One of Haden’s first assignments will be taking on Bengals’ wide receiver A.J. Green.
“It’s perfect timing,” Haden said. “I want to try and make a statement.”
Haden said he feels he’s ready to go, as far as conditioning. He said he has been working out in Washington D.C.
Does he feel he’ll need to shake the rust off?
“I hope not,” he said. “I’ve been working out like I did to get ready for OTAs.”
Many feel the loss of Haden might’ve cost the Browns at least a game or two in the win/loss column.
“I won’t say I cost the team (wins), but I definitely would’ve helped the team,” he said. “For me, to say it would’ve been different if I would’ve been playing, I can’t say.”
Besides the loss of four games and four game checks, Haden also isn’t eligible for the Pro Bowl, but he still hopes to put up good numbers. He was off to a good start with six tackles and a 50-yard interception return of Michael Vick in the season opener.
“I want to still have Pro Bowl numbers by the end of the year.”
Walking Wounded: Just when the defense and the secondary gets a big boost in the return of Haden, several other key defensive players might be out a while.
Cornerback Dimitri Patterson left after the opening kickoff of the second half with a sprained left ankle. He said he injured it early in the game, but it swelled up and he couldn’t go in the second half.
Patterson was in a walking boot and had two crutches. He said he thought he’d be out “a couple weeks.”
Linebacker D’Qwell Jackson exited with a head injury and defensive lineman Ahtyba Rubin had a lower leg injury. Shurmur offered no updates on either. Giants running back Ahmad Bradshaw put up 135 of his 200 yards after Jackson left the game.
“No updates on anyone,” he said. “We’ll see (Wednesday).”
He did say that Jackson was in the building.
Shurmur was asked about making excuses as the injuries pile up.
“I believe it I just don’t say (next man up).”
“It’s a good question but I’m not wired that way,” he said. “I believe it really is the (next man up).”
Second Guessing: A couple of plays could’ve changed the complexion of the game. The Browns were leading and could’ve at least extended their lead with a field goal before the half, but quarterback Brandon Weeden threw an interception and the Giants ended up scoring three times in the final three minutes of the first half.
The play in question was a third-and-1 on the Giants’ 25 with 3:46 to play in the half. Rather than hand the ball to running back Trent Richardson and at least get a field goal, Weeden tried to hit wide receiver Jordan Norwood on a quick out and safety Stevie Brown intercepted it. Richardson was on the sideline for the play, as running back Chris Ogbonnaya was in the game.

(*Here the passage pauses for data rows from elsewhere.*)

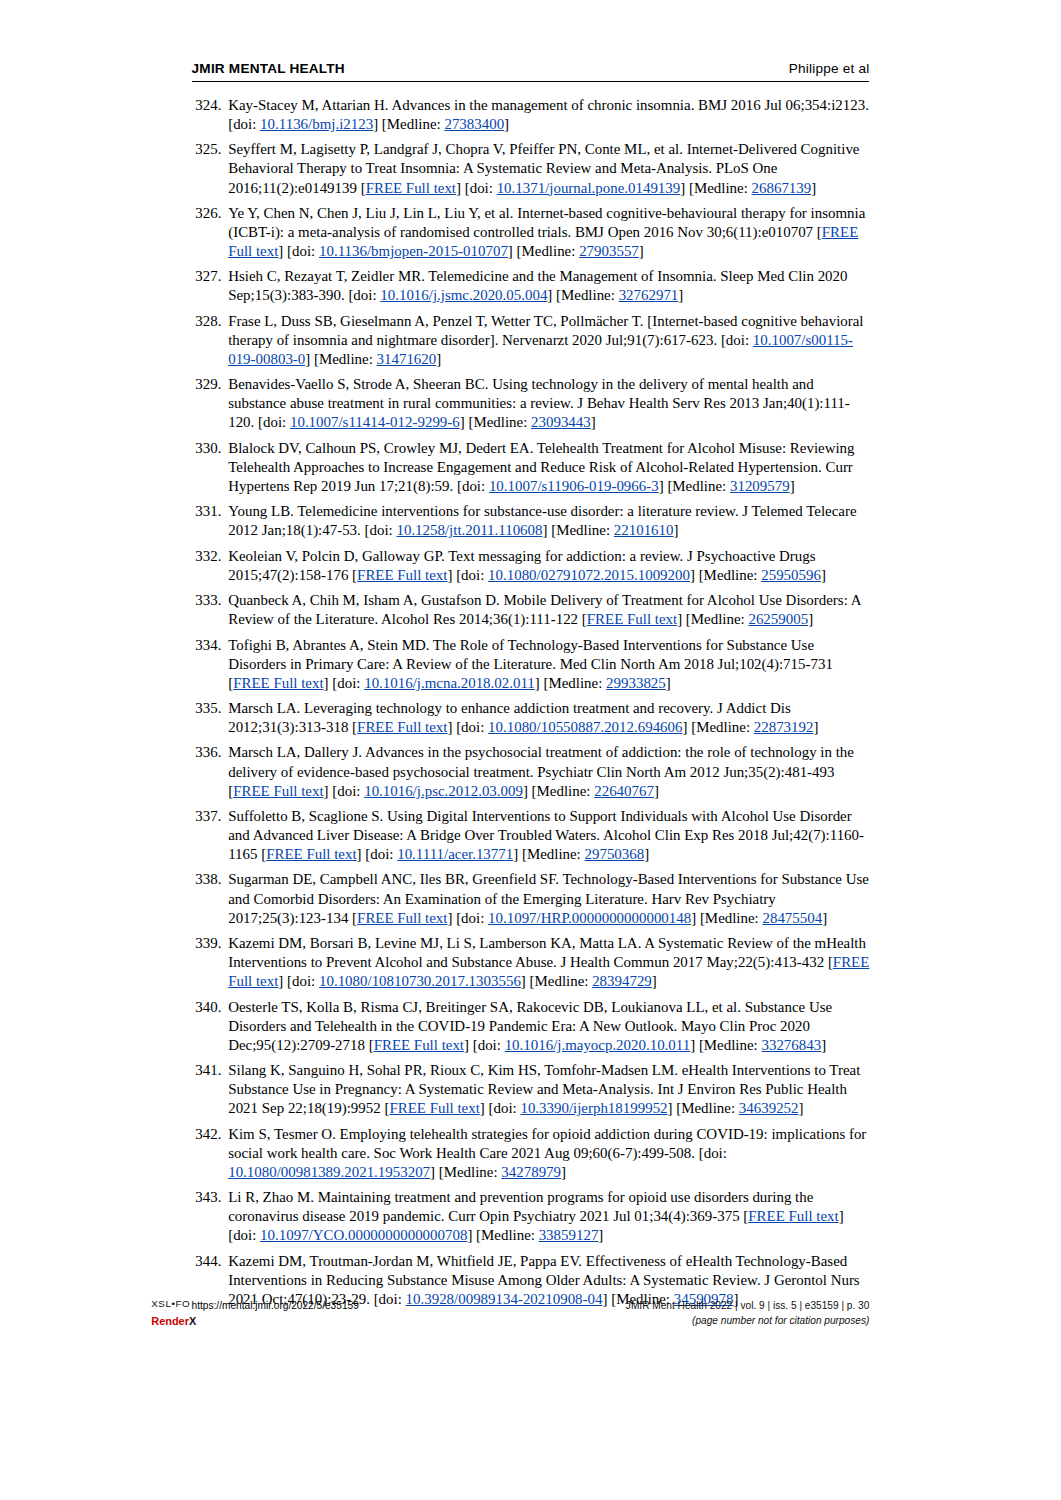JMIR Mental Health Philippe et al
324. Kay-Stacey M, Attarian H. Advances in the management of chronic insomnia. BMJ 2016 Jul 06;354:i2123. [doi: 10.1136/bmj.i2123] [Medline: 27383400]
325. Seyffert M, Lagisetty P, Landgraf J, Chopra V, Pfeiffer PN, Conte ML, et al. Internet-Delivered Cognitive Behavioral Therapy to Treat Insomnia: A Systematic Review and Meta-Analysis. PLoS One 2016;11(2):e0149139 [FREE Full text] [doi: 10.1371/journal.pone.0149139] [Medline: 26867139]
326. Ye Y, Chen N, Chen J, Liu J, Lin L, Liu Y, et al. Internet-based cognitive-behavioural therapy for insomnia (ICBT-i): a meta-analysis of randomised controlled trials. BMJ Open 2016 Nov 30;6(11):e010707 [FREE Full text] [doi: 10.1136/bmjopen-2015-010707] [Medline: 27903557]
327. Hsieh C, Rezayat T, Zeidler MR. Telemedicine and the Management of Insomnia. Sleep Med Clin 2020 Sep;15(3):383-390. [doi: 10.1016/j.jsmc.2020.05.004] [Medline: 32762971]
328. Frase L, Duss SB, Gieselmann A, Penzel T, Wetter TC, Pollmächer T. [Internet-based cognitive behavioral therapy of insomnia and nightmare disorder]. Nervenarzt 2020 Jul;91(7):617-623. [doi: 10.1007/s00115-019-00803-0] [Medline: 31471620]
329. Benavides-Vaello S, Strode A, Sheeran BC. Using technology in the delivery of mental health and substance abuse treatment in rural communities: a review. J Behav Health Serv Res 2013 Jan;40(1):111-120. [doi: 10.1007/s11414-012-9299-6] [Medline: 23093443]
330. Blalock DV, Calhoun PS, Crowley MJ, Dedert EA. Telehealth Treatment for Alcohol Misuse: Reviewing Telehealth Approaches to Increase Engagement and Reduce Risk of Alcohol-Related Hypertension. Curr Hypertens Rep 2019 Jun 17;21(8):59. [doi: 10.1007/s11906-019-0966-3] [Medline: 31209579]
331. Young LB. Telemedicine interventions for substance-use disorder: a literature review. J Telemed Telecare 2012 Jan;18(1):47-53. [doi: 10.1258/jtt.2011.110608] [Medline: 22101610]
332. Keoleian V, Polcin D, Galloway GP. Text messaging for addiction: a review. J Psychoactive Drugs 2015;47(2):158-176 [FREE Full text] [doi: 10.1080/02791072.2015.1009200] [Medline: 25950596]
333. Quanbeck A, Chih M, Isham A, Gustafson D. Mobile Delivery of Treatment for Alcohol Use Disorders: A Review of the Literature. Alcohol Res 2014;36(1):111-122 [FREE Full text] [Medline: 26259005]
334. Tofighi B, Abrantes A, Stein MD. The Role of Technology-Based Interventions for Substance Use Disorders in Primary Care: A Review of the Literature. Med Clin North Am 2018 Jul;102(4):715-731 [FREE Full text] [doi: 10.1016/j.mcna.2018.02.011] [Medline: 29933825]
335. Marsch LA. Leveraging technology to enhance addiction treatment and recovery. J Addict Dis 2012;31(3):313-318 [FREE Full text] [doi: 10.1080/10550887.2012.694606] [Medline: 22873192]
336. Marsch LA, Dallery J. Advances in the psychosocial treatment of addiction: the role of technology in the delivery of evidence-based psychosocial treatment. Psychiatr Clin North Am 2012 Jun;35(2):481-493 [FREE Full text] [doi: 10.1016/j.psc.2012.03.009] [Medline: 22640767]
337. Suffoletto B, Scaglione S. Using Digital Interventions to Support Individuals with Alcohol Use Disorder and Advanced Liver Disease: A Bridge Over Troubled Waters. Alcohol Clin Exp Res 2018 Jul;42(7):1160-1165 [FREE Full text] [doi: 10.1111/acer.13771] [Medline: 29750368]
338. Sugarman DE, Campbell ANC, Iles BR, Greenfield SF. Technology-Based Interventions for Substance Use and Comorbid Disorders: An Examination of the Emerging Literature. Harv Rev Psychiatry 2017;25(3):123-134 [FREE Full text] [doi: 10.1097/HRP.0000000000000148] [Medline: 28475504]
339. Kazemi DM, Borsari B, Levine MJ, Li S, Lamberson KA, Matta LA. A Systematic Review of the mHealth Interventions to Prevent Alcohol and Substance Abuse. J Health Commun 2017 May;22(5):413-432 [FREE Full text] [doi: 10.1080/10810730.2017.1303556] [Medline: 28394729]
340. Oesterle TS, Kolla B, Risma CJ, Breitinger SA, Rakocevic DB, Loukianova LL, et al. Substance Use Disorders and Telehealth in the COVID-19 Pandemic Era: A New Outlook. Mayo Clin Proc 2020 Dec;95(12):2709-2718 [FREE Full text] [doi: 10.1016/j.mayocp.2020.10.011] [Medline: 33276843]
341. Silang K, Sanguino H, Sohal PR, Rioux C, Kim HS, Tomfohr-Madsen LM. eHealth Interventions to Treat Substance Use in Pregnancy: A Systematic Review and Meta-Analysis. Int J Environ Res Public Health 2021 Sep 22;18(19):9952 [FREE Full text] [doi: 10.3390/ijerph18199952] [Medline: 34639252]
342. Kim S, Tesmer O. Employing telehealth strategies for opioid addiction during COVID-19: implications for social work health care. Soc Work Health Care 2021 Aug 09;60(6-7):499-508. [doi: 10.1080/00981389.2021.1953207] [Medline: 34278979]
343. Li R, Zhao M. Maintaining treatment and prevention programs for opioid use disorders during the coronavirus disease 2019 pandemic. Curr Opin Psychiatry 2021 Jul 01;34(4):369-375 [FREE Full text] [doi: 10.1097/YCO.0000000000000708] [Medline: 33859127]
344. Kazemi DM, Troutman-Jordan M, Whitfield JE, Pappa EV. Effectiveness of eHealth Technology-Based Interventions in Reducing Substance Misuse Among Older Adults: A Systematic Review. J Gerontol Nurs 2021 Oct;47(10):23-29. [doi: 10.3928/00989134-20210908-04] [Medline: 34590978]
XSL•FO
Render X
https://mental.jmir.org/2022/5/e35159 JMIR Ment Health 2022 | vol. 9 | iss. 5 | e35159 | p. 30
(page number not for citation purposes)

“We have third-and-1 passes and runs and we mix them up through the game,” Shurmur said after the game. “Had we completed that third-and-1, we wouldn’t be having this discussion, right? It could have been easy to say, ‘Man, Pat, on the third-and-1 previous to that one when, Trent got bottled up, why the hell didn’t you throw it? I get it and I know you’ve got to ask the questions and I know we’ve got to have stuff to talk about.”
Shurmur all but admitted the three minute period of time cost the Browns the game.
“We can’t let a three minute period wreck the performance,” Shurmur said. “There was a 21-point swing, the way I look at it.”
Shurmur was asked Monday about the play.
“It looked the same every time,” he said. “We need to execute better. It was still an interception.
“On the third-and-one, I think it was (Weeden) trying to make a play,” he said. “I think there’s a fine line between being aggressive and playing smart.”
Shurmur said he doesn’t second-guess himself.
“I want us to execute the play we call better,” he said. “I’ll let you guys do the second-guessing.”
Earlier in the second quarter, the Browns had a first down at the Giants’ 21 after Richardson ran left for nine yards. Faced with second-and-1, Weeden threw behind wide receiver Josh Gordon on a slant and then on third-and-1, Richardson was dropped for a two-yard loss forcing a field goal to make it 17-7.
The question was why not give the ball to Richardson again, but Shurmur said the play was supposed to be a run.
“It was a built in run play, that had a slant built in,” he said. “The quarterbacks coach said it was an inaccurate pass and the receiver coach said he should’ve caught it.”